* What you should do
Return every line of text in the material below word for word, and leave the images out.

* Material provided
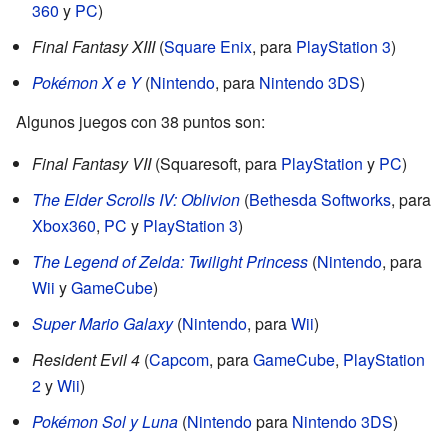
360
y
PC
)
Final Fantasy XIII
(
Square Enix
, para
PlayStation 3
)
Pokémon X e Y
(
Nintendo
, para
Nintendo 3DS
)
Algunos juegos con 38 puntos son:
Final Fantasy VII
(Squaresoft, para
PlayStation
y
PC
)
The Elder Scrolls IV: Oblivion
(
Bethesda Softworks
, para
Xbox360
,
PC
y
PlayStation 3
)
The Legend of Zelda: Twilight Princess
(
Nintendo
, para
Wii
y
GameCube
)
Super Mario Galaxy
(
Nintendo
, para
Wii
)
Resident Evil 4
(
Capcom
, para
GameCube
,
PlayStation
2
y
Wii
)
Pokémon Sol y Luna
(
Nintendo
para
Nintendo 3DS
)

* Finished task
360
y
PC
)
Final Fantasy XIII
(
Square Enix
, para
PlayStation 3
)
Pokémon X e Y
(
Nintendo
, para
Nintendo 3DS
)
Algunos juegos con 38 puntos son:
Final Fantasy VII
(Squaresoft, para
PlayStation
y
PC
)
The Elder Scrolls IV: Oblivion
(
Bethesda Softworks
, para
Xbox360
,
PC
y
PlayStation 3
)
The Legend of Zelda: Twilight Princess
(
Nintendo
, para
Wii
y
GameCube
)
Super Mario Galaxy
(
Nintendo
, para
Wii
)
Resident Evil 4
(
Capcom
, para
GameCube
,
PlayStation
2
y
Wii
)
Pokémon Sol y Luna
(
Nintendo
para
Nintendo 3DS
)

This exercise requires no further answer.